What are these yellow papers in the kitchen?
These are the tickets we got last night.
Did i sign this one as Grizzly Bear?
Yes...yes you did.
69 |D_O
wtf does that mean??
it's a very specialized emoticon, means 'i heard you fucking some dude through my bedroom wall last night and so i listened intently"
Answer the phone when I call you in a second. Just got pulled over for getting road head, going to secretly put you on speaker phone, this should be good
Is it sad that when she told me he has a small peen I felt like it made us more compatible?
I dunno if we should get high tonight man. its daylight savings. time travel is just too much for me right now.
he'll be my respectable boyfriend for tksgiving and i'll be his non-slutty girlfriend for christmas.
and then ....
he stays my gay friend and my parents think i'm not a slut.
Standards? I'm sitting on his couch eating microwaved ramen wearing his wife's t-shirt. I don't remember what having standards even feels like.
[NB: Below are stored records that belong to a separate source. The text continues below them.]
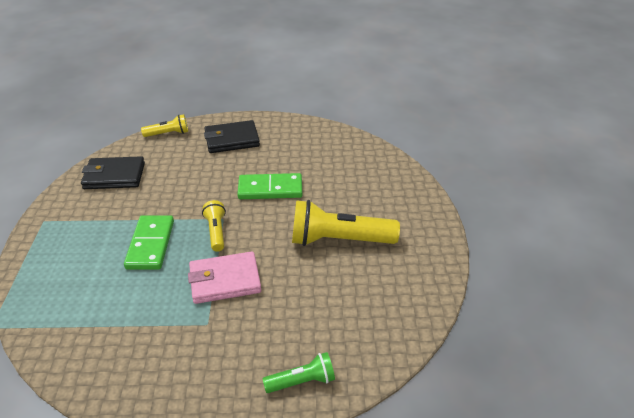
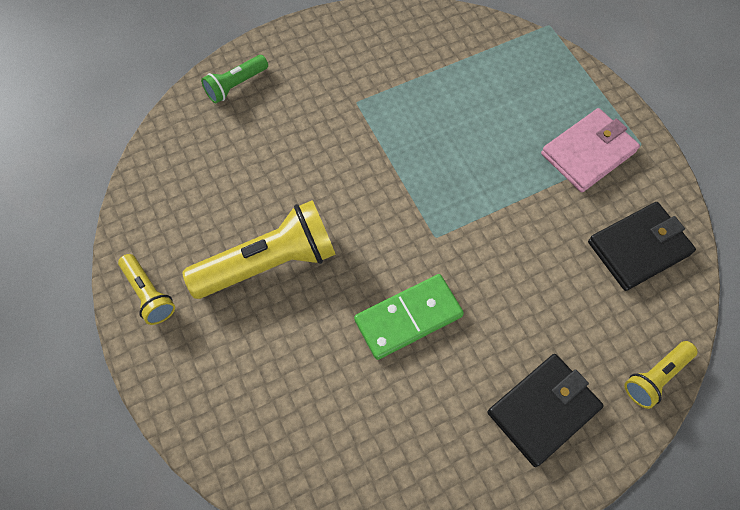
camera: 155 degrees right, 25 degrees up
(150, 244) = (489, 163): green domino -> none
(216, 232) = (428, 212): yellow flashlight -> yellow flashlight (149, 294)
(225, 280) = (371, 153): pink wallet -> pink wallet (588, 153)

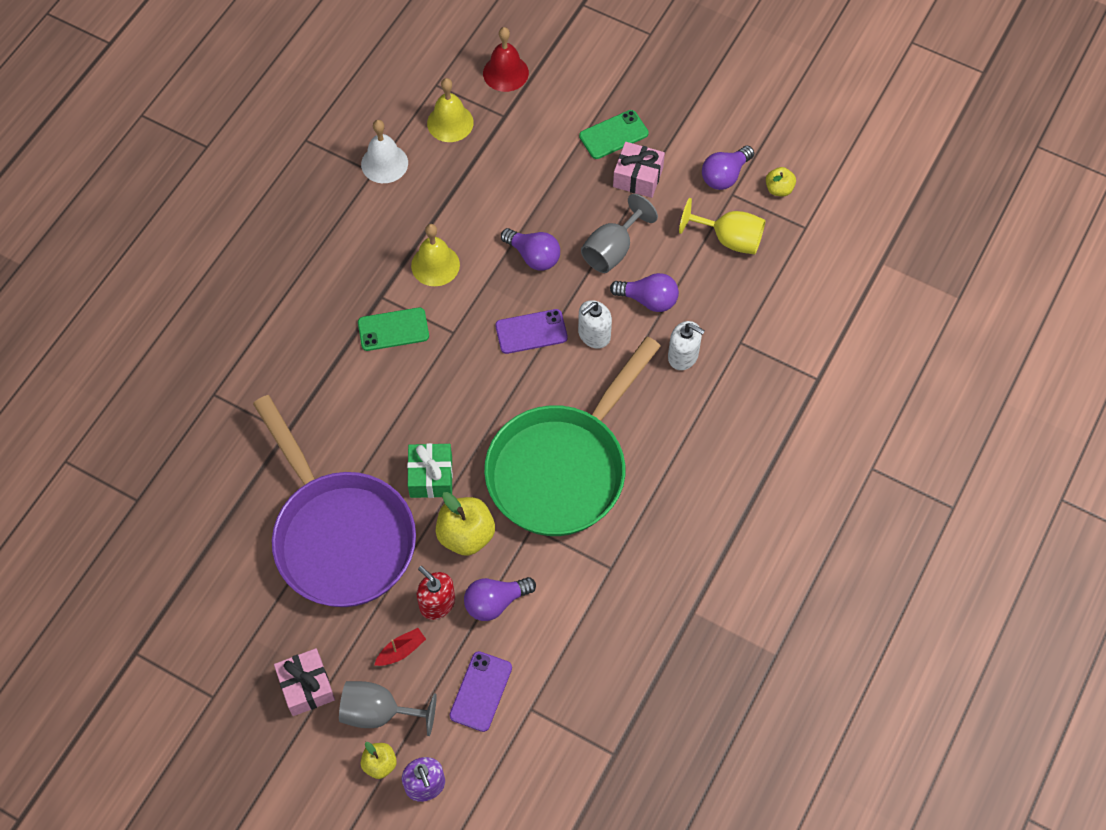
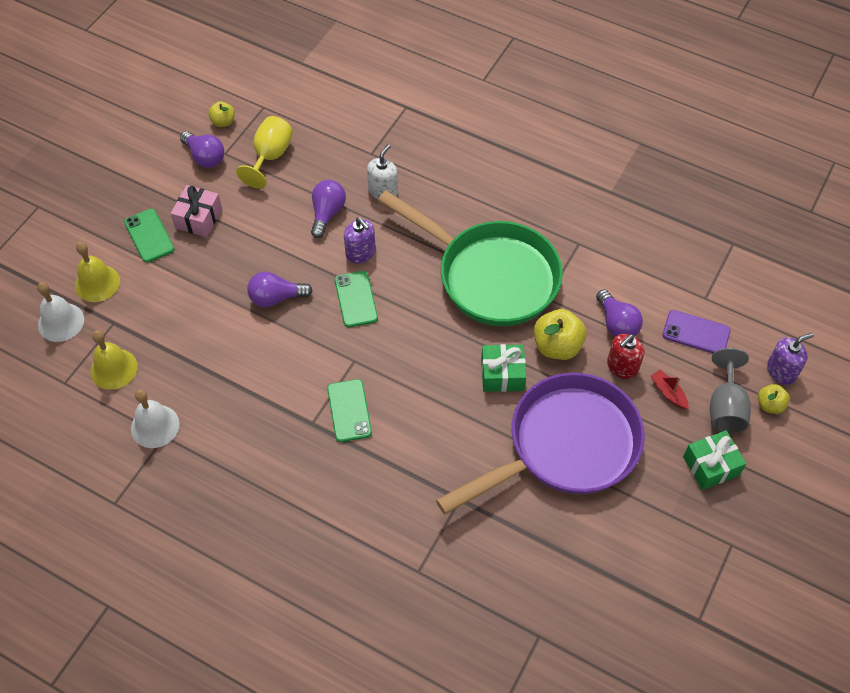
camera: 90 degrees left, 5 degrees down
(306, 686) = (711, 466): pink gift -> green gift
(435, 265) = (279, 377): yellow bell -> yellow bell (97, 283)
(505, 73) = (61, 322): red bell -> white bell
(531, 332) = (356, 299): purple phone -> green phone
(533, 256) = (276, 298): purple light bulb -> purple light bulb turned 135 degrees counterclockwise
(594, 335) = (360, 253): white soap dispenser -> purple soap dispenser
(612, 250) = (274, 238): grey goblet -> none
I finally looked at the pictures from last night thanks for feeding me and pulling my pants up
Im pretty sure at one point a very high you yelled, with actual tears in your eyes, "im not wrestling with you anymore, you dont respect my safe word!!"
He lasted about 30 seconds then said you can't win them all. But then he made me pancakes so it's okay. We shall call him mancakes.
Woke up covered in green glitter and beer. I am never leaving Ireland.
Tell me when you get here. I'm drinking beer in the bushes next to your house, and I put my hoodie up because I was cold. Pretty sure everyone lowkey thinks i'm homeless.
There's hot sauce all over my mirror, lamp shade and dresser. Also it's your turn for weed
I also got a mission for you and you're gonna love it. Biggest. Hospital. Party. Ever.
On the plus side I'm getting really good at painting the inside of a toilet with my bowels.